"Kita akan naik dan mencapai rekor tertinggi untuk non migas US$ 120 miliar," ungkap Wakil Menteri Perdagangan Mahendra Siregar usai acara Nielsen Consumer 360 Conference di Hotel Ritz Carlton Pacific Place, SCBD, Jakarta, Selasa (19/10/2010).
Ia menambahkan, tren pertumbuhan ekpor memang akan terus terjaga, meskipun peningkatan tidak sebesar di tahun 2009. Dan yang menjadi tantangan adalah, bagaimana negara-negara berkembang termasuk Indonesia, bisa menjaga pertumbuhan yang berkelanjutan, di tengah belum pulihnya kondisi ekonomi Amerika Serikat (AS) dan Eropa.
SCROLL TO CONTINUE WITH CONTENT
Total ekspor non-migas Indonesia sepanjang 8 bulan tahun ini mencapai US$ 81,7 miliar atau meningkat 36,25% dibanding periode yang sama tahun lalu.
Sektor industri mencatat pertumbuhan volume ekspor non-migas tertinggi sepanjang Januari-Agustus 2010 menjadi US$ 61,4 miliar, dari periode yang sama tahun lalu US$ 45,6 miliar. Selain sektor industri, pertambangan, dan pertanian juga tercatat meningkat.

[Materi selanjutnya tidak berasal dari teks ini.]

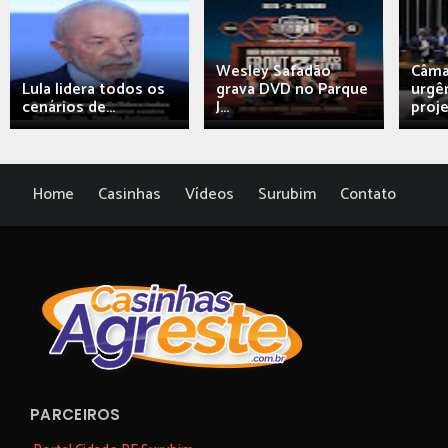
Wesley Safadão
Câma
Lula lidera todos os
grava DVD no Parque
urgên
cenários de...
J...
proj
Home
Casinhas
Vídeos
Surubim
Contato
PARCEIROS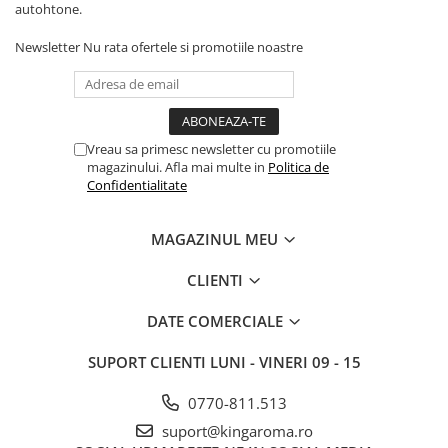
autohtone.
(Volume Mari)
Parfum pentru rufe (Bax/Vrac)
Newsletter
Nu rata ofertele si promotiile noastre
Uleiuri parfumate aromaterapie
(Pachete/Bax)
Odorizante Auto cu Pulverizator
(Pachete/Bax)
Vreau sa primesc newsletter cu promotiile
PROMOTII
magazinului. Afla mai multe in
Politica de
Confidentialitate
MAGAZINUL MEU
CLIENTI
DATE COMERCIALE
SUPORT CLIENTI
LUNI - VINERI 09 - 15
0770-811.513
suport@kingaroma.ro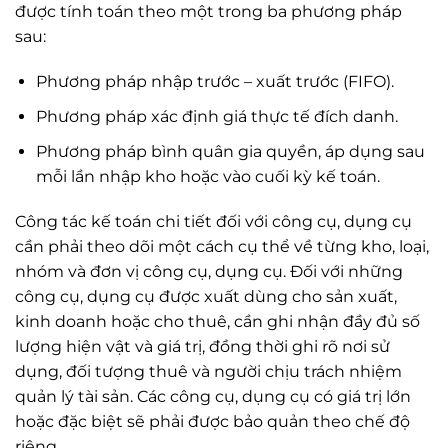
được tính toán theo một trong ba phương pháp
sau:
Phương pháp nhập trước – xuất trước (FIFO).
Phương pháp xác định giá thực tế đích danh.
Phương pháp bình quân gia quyền, áp dụng sau
mỗi lần nhập kho hoặc vào cuối kỳ kế toán.
Công tác kế toán chi tiết đối với công cụ, dụng cụ
cần phải theo dõi một cách cụ thể về từng kho, loại,
nhóm và đơn vị công cụ, dụng cụ. Đối với những
công cụ, dụng cụ được xuất dùng cho sản xuất,
kinh doanh hoặc cho thuê, cần ghi nhận đầy đủ số
lượng hiện vật và giá trị, đồng thời ghi rõ nơi sử
dụng, đối tượng thuê và người chịu trách nhiệm
quản lý tài sản. Các công cụ, dụng cụ có giá trị lớn
hoặc đặc biệt sẽ phải được bảo quản theo chế độ
riêng.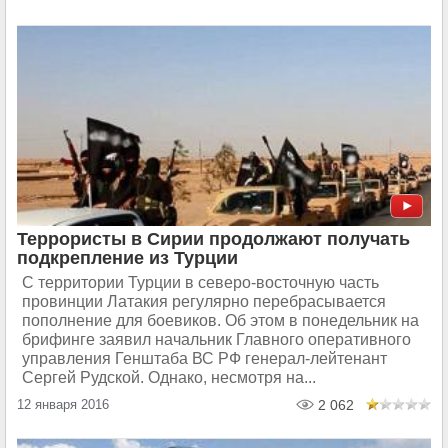
Террористы в Сирии продолжают получать
подкрепление из Турции
С территории Турции в северо-восточную часть
провинции Латакия регулярно перебрасывается
пополнение для боевиков. Об этом в понедельник на
брифинге заявил начальник Главного оперативного
управления Генштаба ВС РФ генерал-лейтенант
Сергей Рудской. Однако, несмотря на...
12 января 2016
2 062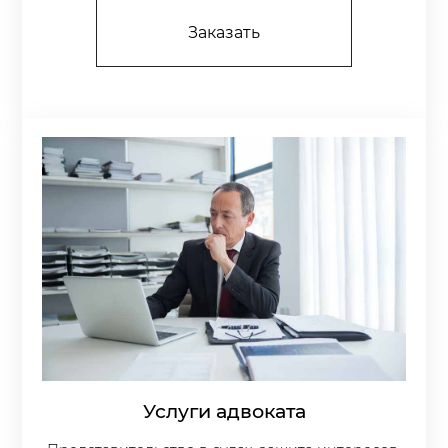
Заказать
Услуги адвоката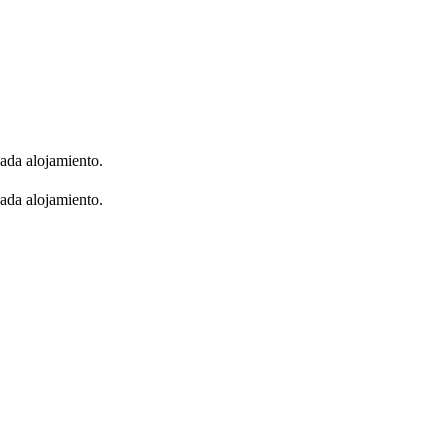
cada alojamiento.
cada alojamiento.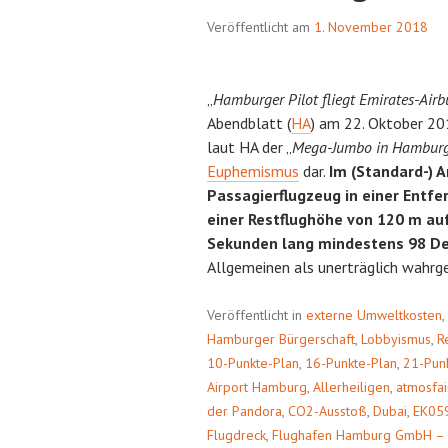
Veröffentlicht am
1. November 2018
„
Hamburger Pilot fliegt Emirates-Air
Abendblatt (
HA
) am 22. Oktober 2
laut HA der „
Mega-Jumbo in Hambur
Euphemismus
dar.
Im (Standard-) 
Passagierflugzeug in einer Entf
einer Restflughöhe von 120 m a
Sekunden lang mindestens 98 De
Allgemeinen als unerträglich wah
Veröffentlicht in
externe Umweltkosten
,
Hamburger Bürgerschaft
,
Lobbyismus
,
R
10-Punkte-Plan
,
16-Punkte-Plan
,
21-Pun
Airport Hamburg
,
Allerheiligen
,
atmosfai
der Pandora
,
CO2-Ausstoß
,
Dubai
,
EK05
Flugdreck
,
Flughafen Hamburg GmbH –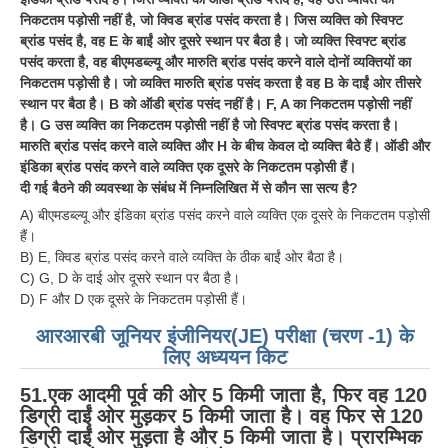
निकटतम पड़ोसी नहीं है, जो क्विड ब्रांड पसंद करता है। जिस व्यक्ति को स्विफ्ट
ब्रांड पसंद है, वह E के बाईं ओर दूसरे स्थान पर बैठा है। जो व्यक्ति स्विफ्ट ब्रांड
पसंद करता है, वह बीएमडब्ल्यू और मारुति ब्रांड पसंद करने वाले दोनों व्यक्तियों का
निकटतम पड़ोसी है। जो व्यक्ति मारुति ब्रांड पसंद करता है वह B के दाईं ओर तीसरे
स्थान पर बैठा है। B को ऑडी ब्रांड पसंद नहीं है। F, A का निकटतम पड़ोसी नहीं
है। G उस व्यक्ति का निकटतम पड़ोसी नहीं है जो स्विफ्ट ब्रांड पसंद करता है।
मारुति ब्रांड पसंद करने वाले व्यक्ति और H के बीच केवल दो व्यक्ति बैठे हैं। ऑडी और
इंडिका ब्रांड पसंद करने वाले व्यक्ति एक दूसरे के निकटतम पड़ोसी हैं।
दी गई बैठने की व्यवस्था के संबंध में निम्नलिखित में से कौन सा सत्य है?
A) बीएमडब्ल्यू और इंडिका ब्रांड पसंद करने वाले व्यक्ति एक दूसरे के निकटतम पड़ोसी
हैं।
B) E, क्विड ब्रांड पसंद करने वाले व्यक्ति के ठीक बाईं ओर बैठा है।
C) G, D के दाई ओर दूसरे स्थान पर बैठा है।
D) F और D एक दूसरे के निकटतम पड़ोसी हैं।
आरआरबी जूनियर इंजीनियर(JE) परीक्षा (चरण -1) के
लिए अध्ययन किट
51.एक आदमी पूर्व की ओर 5 किमी जाता है, फिर वह 120
डिग्री दाईं ओर मुड़कर 5 किमी जाता है। वह फिर से 120
डिग्री दाईं ओर मुड़ता है और 5 किमी जाता है। प्रारम्भिक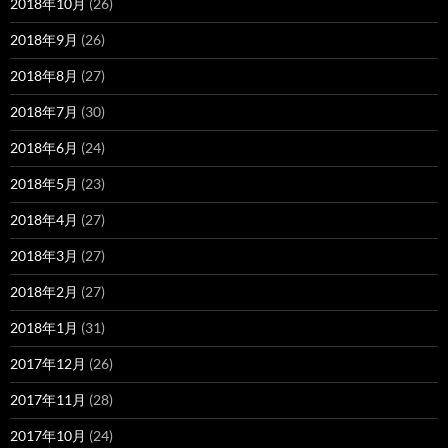
2018年10月
(26)
2018年9月
(26)
2018年8月
(27)
2018年7月
(30)
2018年6月
(24)
2018年5月
(23)
2018年4月
(27)
2018年3月
(27)
2018年2月
(27)
2018年1月
(31)
2017年12月
(26)
2017年11月
(28)
2017年10月
(24)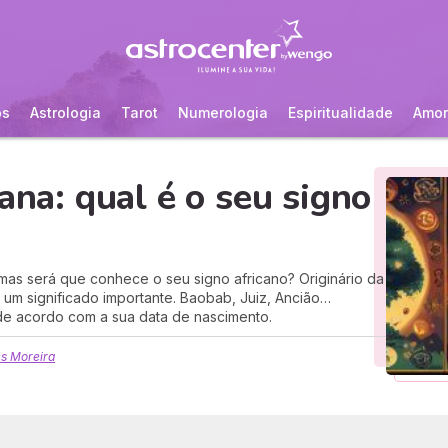
os
Astrologia
Tarot
Numerologia
Espiritualidade
Amor
ana: qual é o seu signo
 mas será que conhece o seu signo africano? Originário da
êm um significado importante. Baobab, Juiz, Ancião…
 de acordo com a sua data de nascimento.
ês Moreira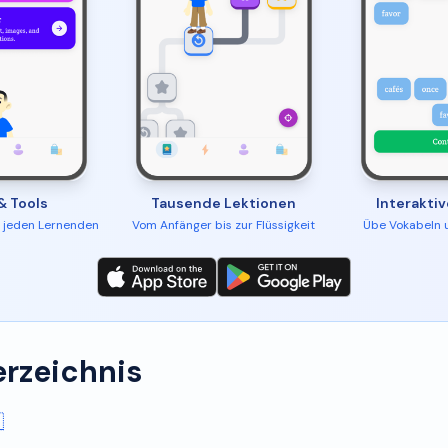
& Tools
Tausende Lektionen
Interakti
r jeden Lernenden
Vom Anfänger bis zur Flüssigkeit
Übe Vokabeln 
erzeichnis
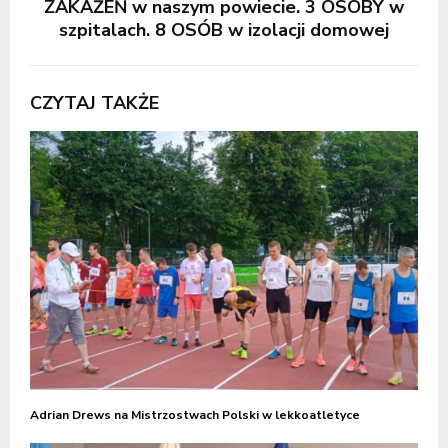
ZAKAŻEŃ w naszym powiecie. 3 OSOBY w
szpitalach. 8 OSÓB w izolacji domowej
CZYTAJ TAKŻE
Adrian Drews na Mistrzostwach Polski w lekkoatletyce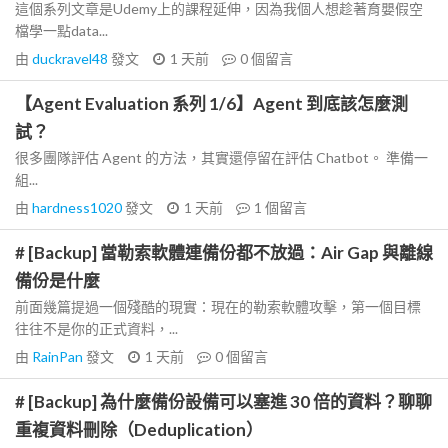
這個系列文章是Udemy上的課程延伸，因為我個人想趁著育嬰假空
檔學一點data...
由
duckravel48
發文
1 天前
0
個留言
【Agent Evaluation 系列 1/6】Agent 到底該怎麼測
試？
很多團隊評估 Agent 的方法，其實還停留在評估 Chatbot。 準備一
組...
由
hardness1020
發文
1 天前
1
個留言
# [Backup] 當勒索軟體連備份都不放過：Air Gap 與離線
備份是什麼
前面幾篇提過一個殘酷的現實：現在的勒索軟體攻擊，第一個目標
往往不是你的正式資料，...
由
RainPan
發文
1 天前
0
個留言
# [Backup] 為什麼備份設備可以塞進 30 倍的資料？聊聊
重複資料刪除（Deduplication）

Ekspor sektor pertambangan mencapai US$ 17,2 miliar meningkat 47,4% dari periode yang sama tahun lalu yang besarannya mencapai US$ 11,6 miliar. Sementara pertanian juga naik tipis dari US$ 2,8 miliar ke posisi US$ 3,2 miliar.
Kondisi perdagangan Indonesia di tahun ini terus menguat, setelah mengalami kontraksi di 2009. Total perdagangan sepanjang Januari-Agustus mencapai US$ 186,5 miliar, atau secara rata-rata mencapai US$ 23,3 miliar. Di bulan Agustus bahkan neraca perdagangan mencapai US$ 26 miliar.
Mahendra menambahkan, ekspor Indonesia saat ini bergeser ke China, India, dan Afrika dari Amerika Serikat. Sebagai catatan ekspor Indonesia ke China sebesar 50%. China mengungguli Amerika Serikat (AS) sebagai negara tujuan ekspor produk- produk nonmigas Indonesia.
Pada Agustus, nilai ekspor ke China mencapai US$ 1,24 miliar atau lebih tinggi dibanding ke AS yang sebesar US$ 1,14 miliar.